This is a wedding photograph of our grandparents in 1874.
Bill McPhee is the third child of my father’s sister, my Aunt Bea McPhee. I spent many happy hours with Bill’s older brother, Anthony and sister Bea May in Minnesota fishing , playing, exploring the small town of Shevlin (pop. 200) near Bemidji in Northern Minnesota where they and our grandparents lived. Reminiscences of my grand parent’s house include priming the pump just outside the kitchen door, the wood-fired stove with its hot water cistern, boiling water in two hugh copper boilers for washing clothes on a corrugated washboard, a four-holer out in the wood shed with a pile of Sears catalogs at hand (my those pages were rough!), the big barn with horses and cows (needing to be milked every morning and evening) and old shays and wagons, and of course the fragrance of the fresh baked bread from my grandmother’s oven.

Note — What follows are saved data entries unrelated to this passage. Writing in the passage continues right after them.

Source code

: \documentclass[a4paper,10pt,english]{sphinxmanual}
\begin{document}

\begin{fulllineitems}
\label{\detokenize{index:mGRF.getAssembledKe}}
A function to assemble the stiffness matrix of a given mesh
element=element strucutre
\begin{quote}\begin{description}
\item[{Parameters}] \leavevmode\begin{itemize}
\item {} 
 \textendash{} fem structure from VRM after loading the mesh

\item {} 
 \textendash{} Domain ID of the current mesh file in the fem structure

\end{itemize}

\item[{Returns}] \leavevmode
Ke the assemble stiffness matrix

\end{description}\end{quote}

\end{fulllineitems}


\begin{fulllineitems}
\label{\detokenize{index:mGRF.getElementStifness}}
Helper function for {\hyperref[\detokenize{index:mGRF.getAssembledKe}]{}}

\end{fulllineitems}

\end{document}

Where does Bill come in? He was the whiny little boy (5 years younger) that we wanted to lose while Anthony and I did big boy things (I was 8 or 9). Remember, you can enlarge the picture by clicking on it.
The old picture (about 1934) is a Pawek-Mcphee family picnic at Lake Itaska State Park (the headwaters of the Mississippi River). I am the little boy farther to the right in the picture. My grandfather (handlebar mustache) sitting between my father and mother, my grandmother is the lady in the foreground, while my aunt is under the hat with her two small children, Bea May & BILL. Anthony is sitting to next his grandmother. My other paternal uncle, Hugo, &his wife Helen are at the end of the table with me.
The McPhees live in a comfortable house on the west side of Phoenix. The picture is of a block party—after the sun has gone down, of course. Love that central air conditioning! Nancy is such an innovative and good cook, the neighbors depend on her to be the major chef. They have a colorful backyard (see pix above) with a pond with waterfall and of course a swimming pool. They love traveling in their motorhome especially to Minnesota for fishing and visiting relatives and to far away places like Newfoundland to pursue their genealogical research.
Our memories of our visit are of go-out-of-your-way-hospitality and Nancy’s wonderful cooking.